An Iranian judge sentenced a Christian man to have his lips burnt with a cigarette for eating during the day in the Muslim holy month of Ramadan, The Daily Mail reported.
Five other Muslim men were also flogged in public with 70 lashes for not fasting during Ramadan, the city’s deputy governor Ali Ashraf Karami said.
A spokesperson from The National Council of Resistance of Iran, a political coalition which opposes the government, denounced the treatment as “savage” and called on western countries to take action.
“The silence of the world community, especially of western countries, vis-à-vis these medieval punishments under the excuse of having nuclear talks with Iran has intensified the brutal and systematic violation of human rights in Iran,” said the council, according to the Daily Mail.
“This will ultimately embolden the Iranian regime to continue its nuclear projects more than before,” it added.
Earlier this year the UN blasted Iran for the persecution of Christians in a report laid bare to the world in March.
The detailed report found that Iran has continued to imprison Christians for their faith and designated house churches and evangelical Christians as “threats to national security.”
At least 49 Christians were among 307 religious minorities being held in Iranian jails as of January 2014, noted the UN, which also criticized the regime for its hostility to Jews, Baha’is, Zoroastrians and Dervish Muslims.
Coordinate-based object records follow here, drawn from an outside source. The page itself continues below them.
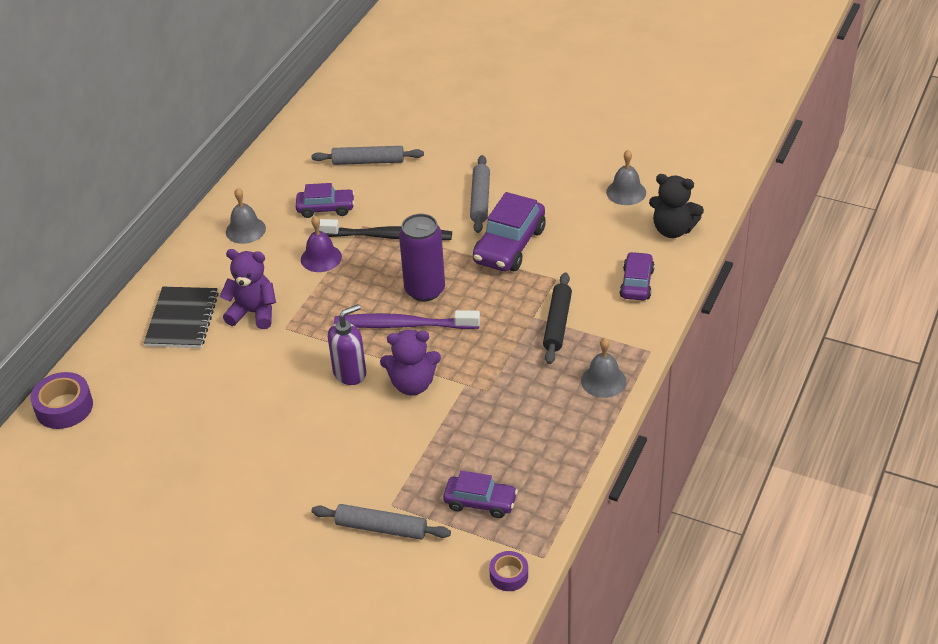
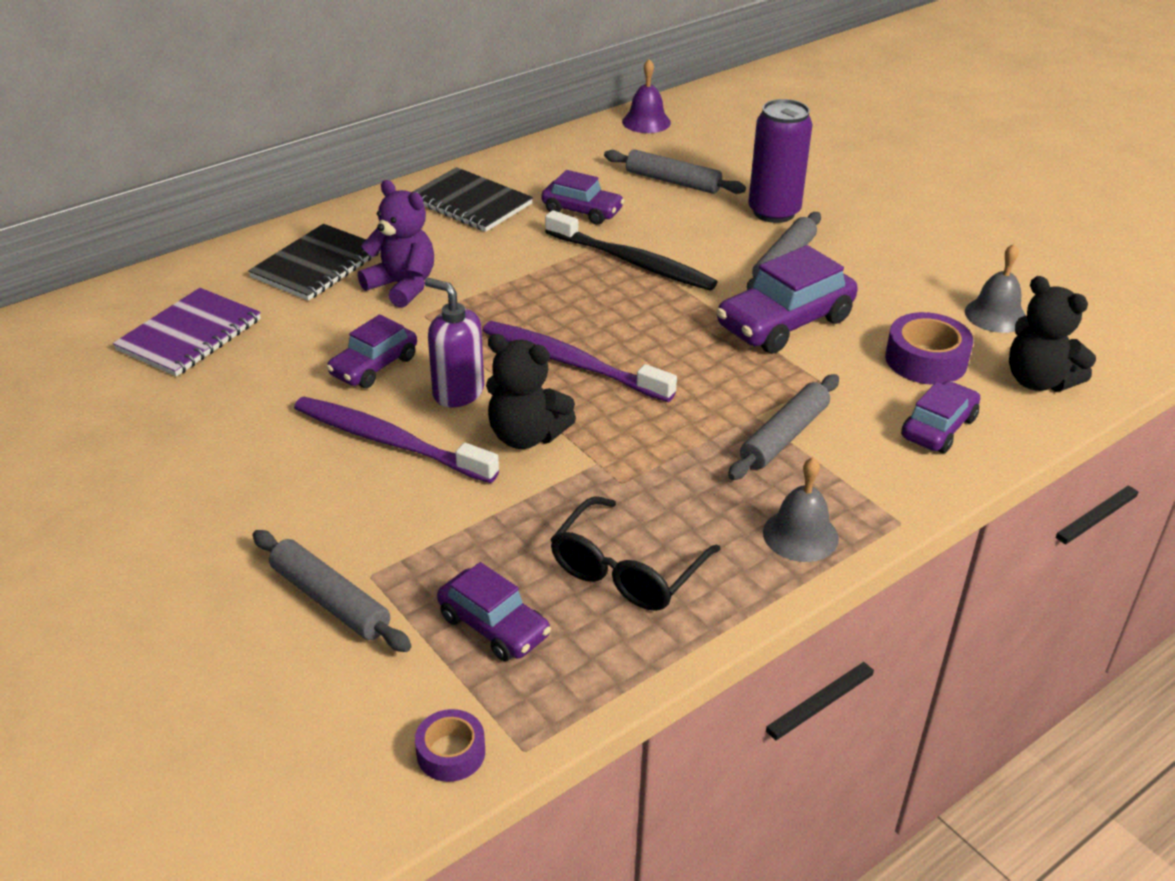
camera: 25 degrees right, 5 degrees down
purple tape [30,372,93,429] -> purple tape moved to [885,312,973,384]
grey bell [226,188,266,244] -> black notebook [413,167,533,232]
purple bell [301,216,342,272] -> purple bell moved to [622,59,671,133]
purple soap dispenser [328,304,366,385] -> purple soap dispenser turned 135 degrees counterclockwise [425,278,484,407]
purple teddy bear [380,330,441,395] -> black teddy bear [486,334,576,449]
purple can [399,214,445,302] -> purple can moved to [748,99,813,223]
black rolling pin [543,272,572,364] -> grey rolling pin [728,374,839,480]
none -> purple notebook [113,288,261,377]
none -> purple toothbrush [294,397,499,483]
none -> purple car [326,314,417,388]
none -> black glasses [550,496,721,611]

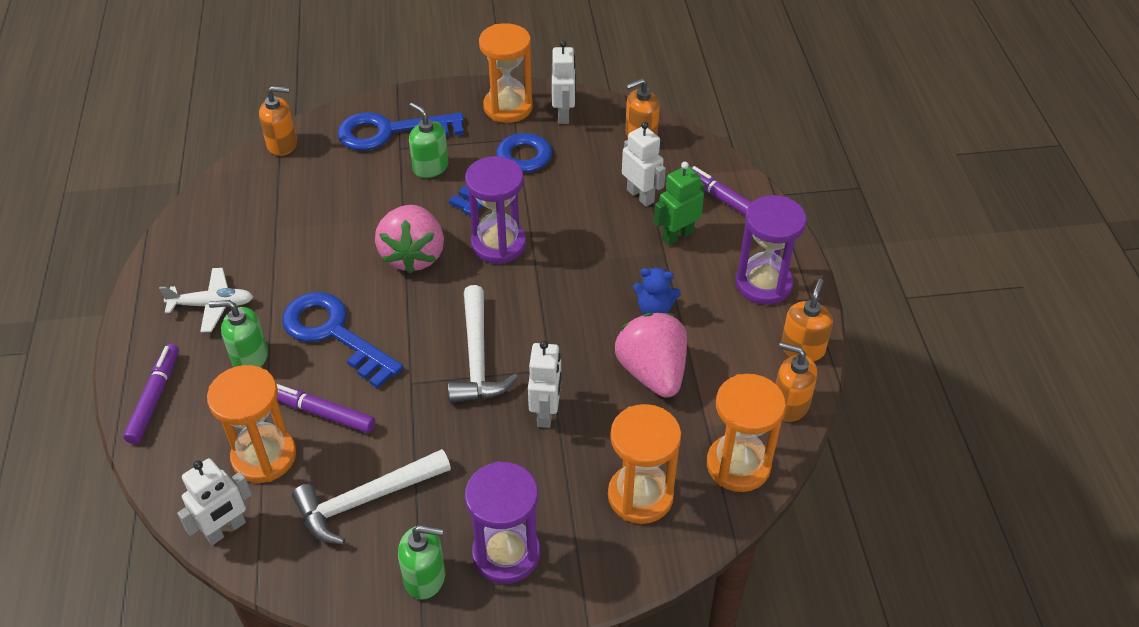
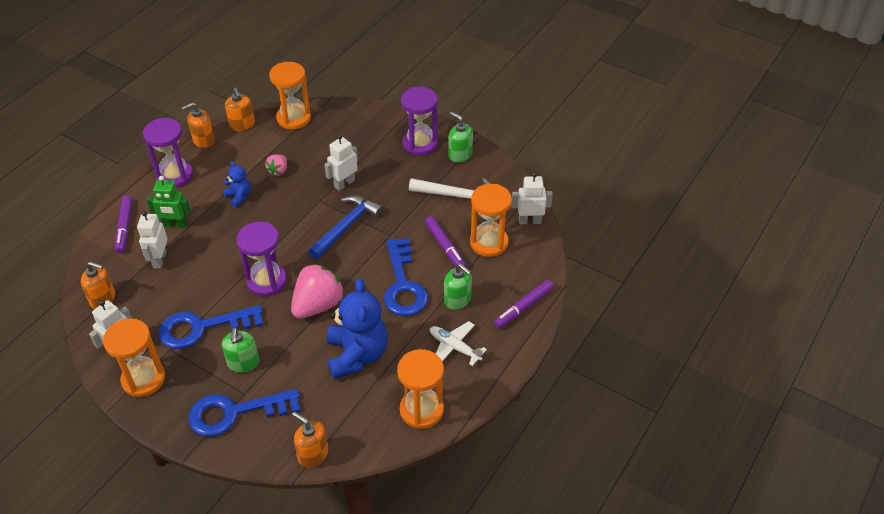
camera: 140 degrees left, 0 degrees up
blue key [337,112,464,151] -> blue key turned 135 degrees clockwise [189,389,300,437]
white hammer [448,285,518,403] -> blue hammer [308,195,383,259]
orange hourglass [608,404,681,524] -> orange hourglass moved to [397,349,444,429]
pink strawberry [615,313,687,398] -> pink strawberry [265,154,287,176], size x0.50
none -> blue teddy bear [327,278,388,379]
In 2012, Iranian police arrested between 100 and 400 Christians and thrown them into prisons on charges of “creating illegal groups”, “participating in a house church service”, “propagation against the Islamic regime” and “defaming Islamic holy figures through Christian evangelizing.”
In 2013, an Iranian convert from Islam to Christianity was sentenced to a decade in prison for proselytizing. He was officially charged with “crimes against state security.”
There are an estimated 250,000 Christians in Iran’s 76 million strong population.
They all face torture, imprisonment or the death sentence under Sharia law for not observing Islamic religious festivals and dress codes.
Christians are facing trouble in other parts of the Middle East as well. In Egypt, Coptic Christians have been targeted by violence from the Muslim Brotherhood, while in Syria, Al-Qaeda linked rebels have threatened to kill Christians who do not join the fight against President Bashar Al-Assad.